Bottom line, you are moving departments, happens every day everywhere. When you choose to say something is a complete non issue. Its nothing big. Its a meh.

And let go of your love of drama or quit Target and become an actor. This isnt high school, this is the real world. To paraphrase The Captain, do your tasks, be pleasant to others, clock out, go home and talk shit about the job to people who dont work there and wont talk to your coworkers.


----------



## ricearoni (Oct 5, 2022)

I want to say that I’m sorry. I’m sorry to anyone that I offended by my rude reply and the original post. I should never have commented back with such a rude response, that’s not me and that’s not how I want to be represented. Also I should not have posted the original post, I really didn’t mean to offend anyone and I should have known that it would come across in that way. The comment was out of line and I shouldn’t have posted it. It was never my intention to start this big thing and commenting that didn’t help at all. I shouldn’t expect strangers on the internet to calm my anxiety about a situation that isn’t even worth posting and this is not what this is for to being with. I truly am sorry and I really do feel bad for offending anyone with my post and comments.

PROVIDED MATERIAL
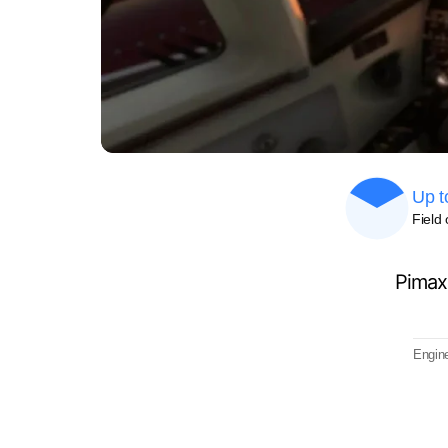
Up t
Field 
Pimax
Engine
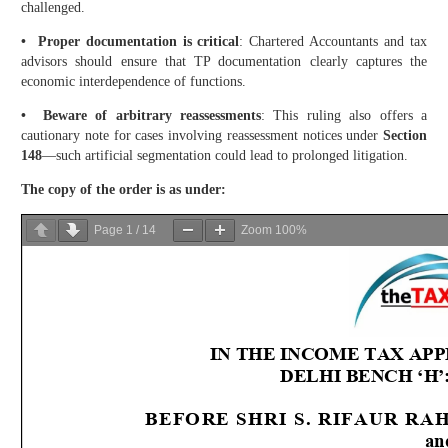
challenged.
• Proper documentation is critical
: Chartered Accountants and tax
advisors should ensure that TP documentation clearly captures the
economic interdependence of functions.
• Beware of arbitrary reassessments
: This ruling also offers a
cautionary note for cases involving reassessment notices under
Section
148
—such artificial segmentation could lead to prolonged litigation.
The copy of the order is as under:
Page
1
/
14
Zoom
100%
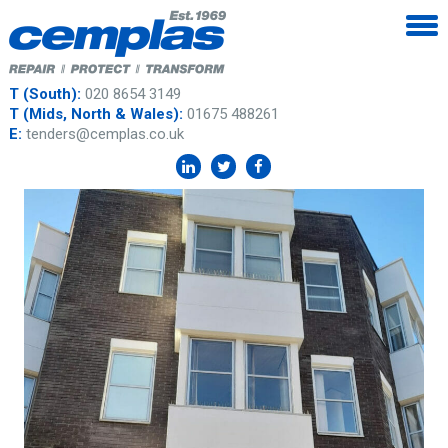
T (South):
020 8654 3149
T (Mids, North & Wales):
01675 488261
E:
tenders@cemplas.co.uk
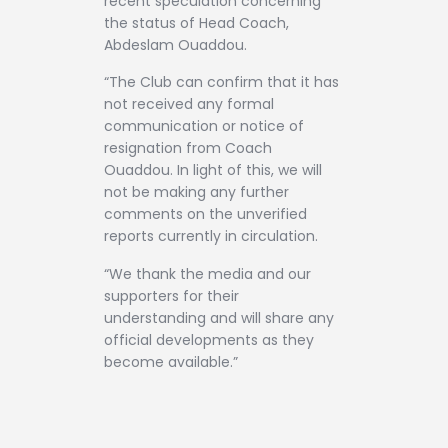
recent speculation concerning
the status of Head Coach,
Abdeslam Ouaddou.
“The Club can confirm that it has
not received any formal
communication or notice of
resignation from Coach
Ouaddou. In light of this, we will
not be making any further
comments on the unverified
reports currently in circulation.
“We thank the media and our
supporters for their
understanding and will share any
official developments as they
become available.”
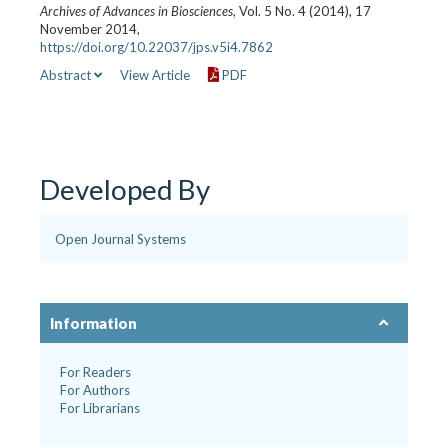
Archives of Advances in Biosciences
, Vol. 5 No. 4 (2014), 17
November 2014,
https://doi.org/10.22037/jps.v5i4.7862
Abstract
View Article
PDF
Developed By
Open Journal Systems
Information
For Readers
For Authors
For Librarians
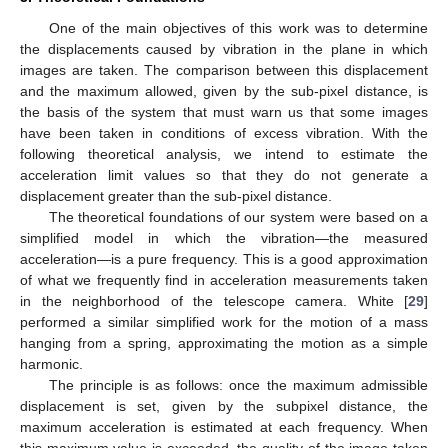
One of the main objectives of this work was to determine
the displacements caused by vibration in the plane in which
images are taken. The comparison between this displacement
and the maximum allowed, given by the sub-pixel distance, is
the basis of the system that must warn us that some images
have been taken in conditions of excess vibration. With the
following theoretical analysis, we intend to estimate the
acceleration limit values so that they do not generate a
displacement greater than the sub-pixel distance.
The theoretical foundations of our system were based on a
simplified model in which the vibration—the measured
acceleration—is a pure frequency. This is a good approximation
of what we frequently find in acceleration measurements taken
in the neighborhood of the telescope camera. White [
29
]
performed a similar simplified work for the motion of a mass
hanging from a spring, approximating the motion as a simple
harmonic.
The principle is as follows: once the maximum admissible
displacement is set, given by the subpixel distance, the
maximum acceleration is estimated at each frequency. When
this maximum value is exceeded, the quality of the image taken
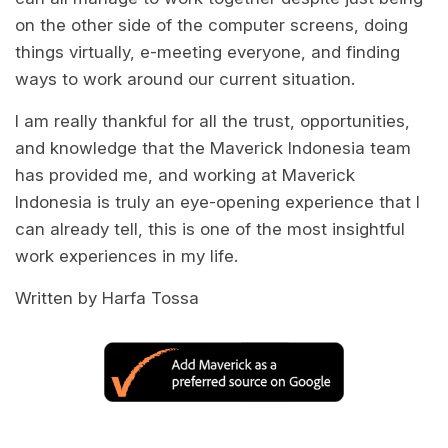
on the other side of the computer screens, doing
things virtually, e-meeting everyone, and finding
ways to work around our current situation.
I am really thankful for all the trust, opportunities,
and knowledge that the Maverick Indonesia team
has provided me, and working at Maverick
Indonesia is truly an eye-opening experience that I
can already tell, this is one of the most insightful
work experiences in my life.
Written by Harfa Tossa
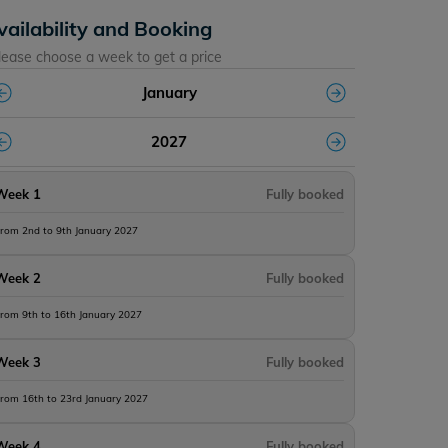
vailability and Booking
lease choose a week to get a price
January
2027
Week 1
Fully booked
rom 2nd to 9th January 2027
Week 2
Fully booked
rom 9th to 16th January 2027
Week 3
Fully booked
rom 16th to 23rd January 2027
Week 4
Fully booked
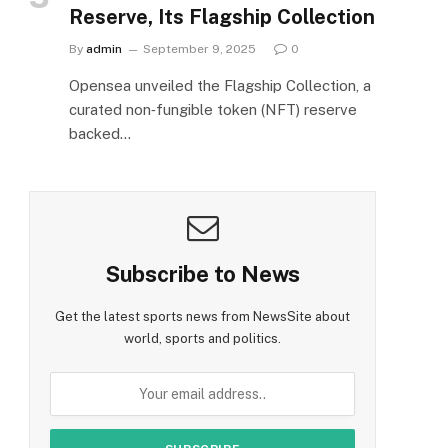
Reserve, Its Flagship Collection
By
admin
September 9, 2025
0
Opensea unveiled the Flagship Collection, a
curated non‑fungible token (NFT) reserve
backed…
Subscribe to News
Get the latest sports news from NewsSite about
world, sports and politics.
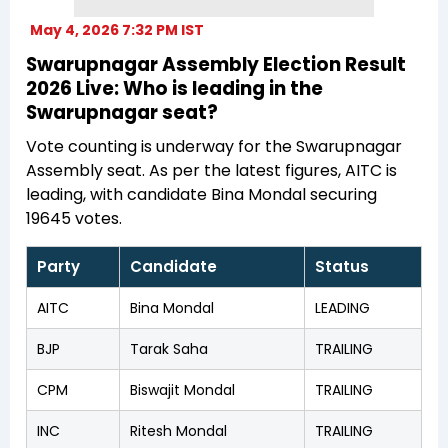
May 4, 2026 7:32 PM IST
Swarupnagar Assembly Election Result
2026 Live: Who is leading in the
Swarupnagar seat?
Vote counting is underway for the Swarupnagar
Assembly seat. As per the latest figures, AITC is
leading, with candidate Bina Mondal securing
19645 votes.
Party
Candidate
Status
AITC
Bina Mondal
LEADING
BJP
Tarak Saha
TRAILING
CPM
Biswajit Mondal
TRAILING
INC
Ritesh Mondal
TRAILING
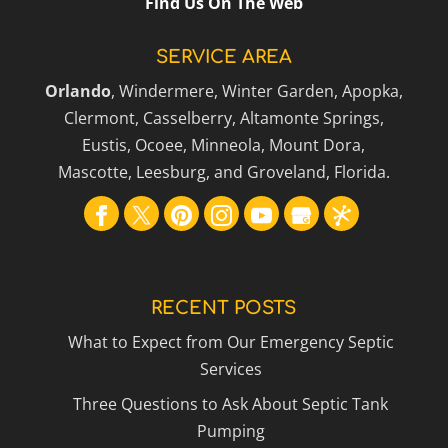
Find Us On The Web
SERVICE AREA
Orlando
, Windermere, Winter Garden, Apopka,
Clermont, Casselberry, Altamonte Springs,
Eustis, Ocoee, Minneola, Mount Dora,
Mascotte, Leesburg, and Groveland, Florida.
RECENT POSTS
What to Expect from Our Emergency Septic
Services
Three Questions to Ask About Septic Tank
Pumping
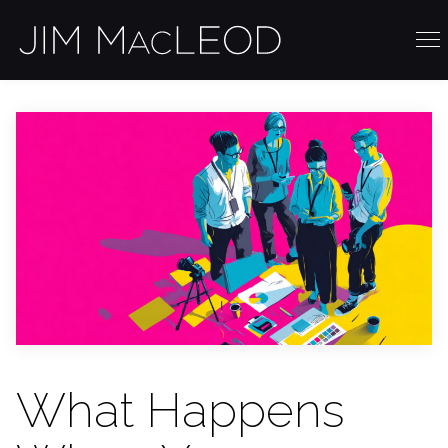
What Happens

AIM OF THE EXERCISE
Translate this sentence from the forum thread into Spanish: "The comment was out of line and I shouldn’t have posted it." The records are separate from the forum thread.

REPLY TO THE EXERCISE
El comentario estuvo fuera de lugar y no debí haberlo publicado.